──────── EXCERPTED TEXT
I met my guardian angel on a train from New York City to Baltimore, a train I had to sneak onto because of an Amtrak strike.

With people standing in the bathroom, in the café car, and in the aisles, I searched for some open space. A woman in her 50s with platinum hair and a gentle face moved her bags from the seat next to her and said to me, “You can sit here.”

It was the first chance to think about my manic day: throwing 25 book ideas at my agent, telling inappropriate jokes to a colleague, and scribbling furious notes about random thoughts. Suddenly, a gorgeous woman seated in front of me got up to leave. She didn’t look a day older than 25, so when I heard her mention her adult children living in New York, I said to my train partner, “Genes. Some people get all the good ones.”

“Ha,” she replied, “And I got mental illness.”

“Me too,” I said.

“I’m manic depressive,” she said.

“Me too,” I responded.

We spent the entire three hours taking about diagnoses, medications, psychiatrists, and therapists. I told her that although I had been recently diagnosed as bipolar I didn’t like the idea of taking a mood stabilizer.
────────────────
──────── SUPPLIED MATERIAL
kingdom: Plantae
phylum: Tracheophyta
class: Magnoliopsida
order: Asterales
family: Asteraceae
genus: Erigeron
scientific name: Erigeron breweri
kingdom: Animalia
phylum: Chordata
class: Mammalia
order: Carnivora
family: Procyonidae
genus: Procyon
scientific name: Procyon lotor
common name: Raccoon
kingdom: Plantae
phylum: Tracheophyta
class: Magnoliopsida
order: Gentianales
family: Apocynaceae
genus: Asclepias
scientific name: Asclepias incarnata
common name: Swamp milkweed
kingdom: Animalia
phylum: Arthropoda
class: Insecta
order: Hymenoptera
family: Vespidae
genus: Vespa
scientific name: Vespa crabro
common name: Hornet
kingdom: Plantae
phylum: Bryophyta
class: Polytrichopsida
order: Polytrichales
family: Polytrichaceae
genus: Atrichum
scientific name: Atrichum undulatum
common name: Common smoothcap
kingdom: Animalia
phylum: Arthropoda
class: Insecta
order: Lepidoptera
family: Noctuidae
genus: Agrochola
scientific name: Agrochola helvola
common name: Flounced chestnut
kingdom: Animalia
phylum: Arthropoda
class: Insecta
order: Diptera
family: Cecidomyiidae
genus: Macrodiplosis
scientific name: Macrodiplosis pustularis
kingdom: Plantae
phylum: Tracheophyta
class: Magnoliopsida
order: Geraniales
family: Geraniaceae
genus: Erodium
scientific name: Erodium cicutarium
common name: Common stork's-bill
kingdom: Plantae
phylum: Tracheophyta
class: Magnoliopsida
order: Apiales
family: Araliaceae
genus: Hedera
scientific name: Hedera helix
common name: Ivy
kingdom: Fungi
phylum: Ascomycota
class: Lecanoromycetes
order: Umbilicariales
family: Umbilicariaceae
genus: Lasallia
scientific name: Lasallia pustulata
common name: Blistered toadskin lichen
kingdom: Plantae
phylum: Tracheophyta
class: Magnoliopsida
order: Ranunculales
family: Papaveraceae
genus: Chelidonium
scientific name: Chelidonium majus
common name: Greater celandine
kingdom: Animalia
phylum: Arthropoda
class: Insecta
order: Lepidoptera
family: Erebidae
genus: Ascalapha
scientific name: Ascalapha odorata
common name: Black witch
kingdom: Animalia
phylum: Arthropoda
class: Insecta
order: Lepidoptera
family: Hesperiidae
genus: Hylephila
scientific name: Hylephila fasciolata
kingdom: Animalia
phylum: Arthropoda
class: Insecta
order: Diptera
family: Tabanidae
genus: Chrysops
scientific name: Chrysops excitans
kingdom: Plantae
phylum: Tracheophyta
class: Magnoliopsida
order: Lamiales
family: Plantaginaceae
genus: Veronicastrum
────────────────
▶ _WORK TO COMPLETE_:
(A) Translate this sentence from the train story into Spanish: "A woman in her 50s with platinum hair and a gentle face moved her bags from the seat next to her and said to me, “You can sit here.”"
(B) Resume the train story from its last sentence, writing what comes next.

▶ _SOLVED TASKS_:
(A) Una mujer de unos 50 años, de cabello platinado y rostro amable, quitó sus bolsas del asiento de al lado y me dijo: «Puedes sentarte aquí».

(B)
It turned out Angel Ann was the first sane, articulate bipolar person I’d met. But I forgot to get her number.

Life is mysterious, though, because don’t you know that in my rush to get off the train, I left my cell phone on my seat. When I realized I had lost it, I used our home phone to dial its number. My angel answered, and she gave me her phone number.

As my depression worsened, I carried her number in my pocket everywhere I went. Sometimes I phoned her daily to hear a nugget of wisdom. “It won’t always be like this,” she said, and I believed her because, unlike other friends, she had been there. A woman of strength and determination, she stuck her tongue out at her diagnosis, and went on living her life. I wanted to be like that. Like my angel. I still do.